- [Task]
Copy out, word for word, the rows starting at the line that contains "Log the voltage the voltmeter reads, in V, for" and ending at the line that contains "Measured voltage: 18.5 V", both lines included.

- [Data shown]
[Start of Attachment]
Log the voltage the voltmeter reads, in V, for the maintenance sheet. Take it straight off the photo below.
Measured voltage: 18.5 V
[End of Attachment]
[Start of Attachment]
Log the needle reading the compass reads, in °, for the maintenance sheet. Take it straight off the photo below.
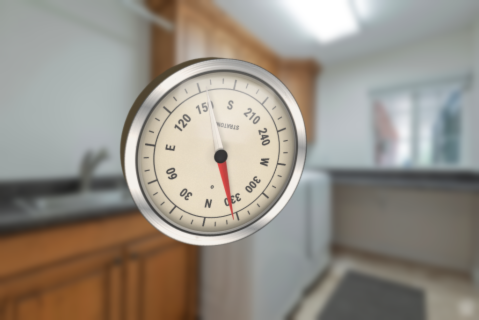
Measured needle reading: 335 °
[End of Attachment]
[Start of Attachment]
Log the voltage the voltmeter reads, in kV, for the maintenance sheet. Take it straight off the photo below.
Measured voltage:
[End of Attachment]
- [Exercise output]
Log the voltage the voltmeter reads, in V, for the maintenance sheet. Take it straight off the photo below.
Measured voltage: 18.5 V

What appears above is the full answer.